Poolstock Stadium
- Location: Park Street, Poolstock, Wigan, Greater Manchester, England
- Coordinates: 53°32′15″N 2°38′27″W﻿ / ﻿53.53750°N 2.64083°W
- Opened: 1932
- Closed: 1973

= Poolstock Stadium =

Greyhound racing venue in Wigan, England

Poolstock Stadium was a greyhound racing and speedway stadium on Park Street in Poolstock, Wigan, Greater Manchester, England.

== Origins ==
The stadium was constructed in 1932 on a plot of land on Cromwell's Ditch, west of Park Street and Baker Street and east of Poolstock Brook.

== Opening ==
The stadium situated on a ten-acre site opened on 9 March 1932.

== Greyhound racing ==
The racing was independent (not affiliated to the sports governing body the National Greyhound Racing Club).

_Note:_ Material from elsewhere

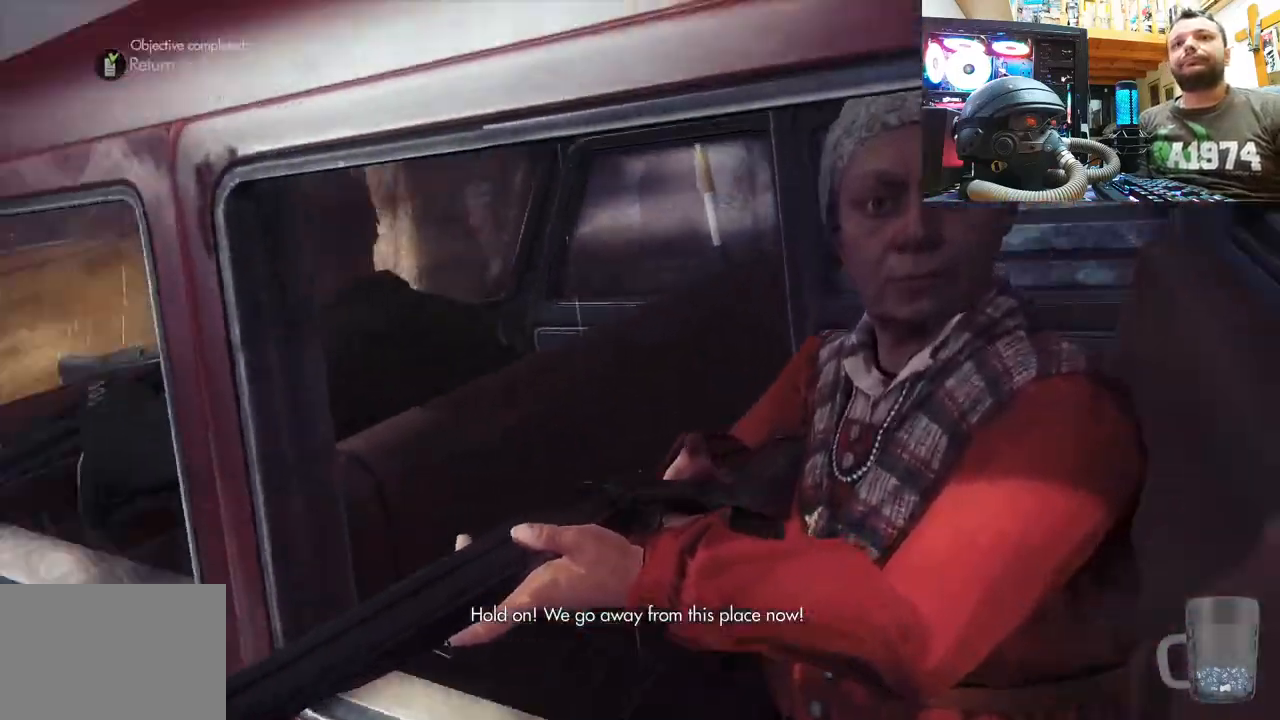
{"buttons": [], "left_stick": "center", "right_stick": "center", "events": []}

Five dog races were held on Saturday nights at 7.30pm on a track that had grass straights and sanded bends. Race distances were 314, 525 and 750 yards behind an 'Inside Sumner' hare system.

== Speedway ==
Speedway took place from 1947 to 1948 and again in 1960. Laurel and Hardy made a personal appearance at a meeting in 1947.

== Closure ==
Planning permission for 130 homes to be built was given to John Maunders Construction Ltd in early 1973. Racing finally stopped on 28 February 1973 and the track was demolished. The site today is an extension of the housing on Baker Street.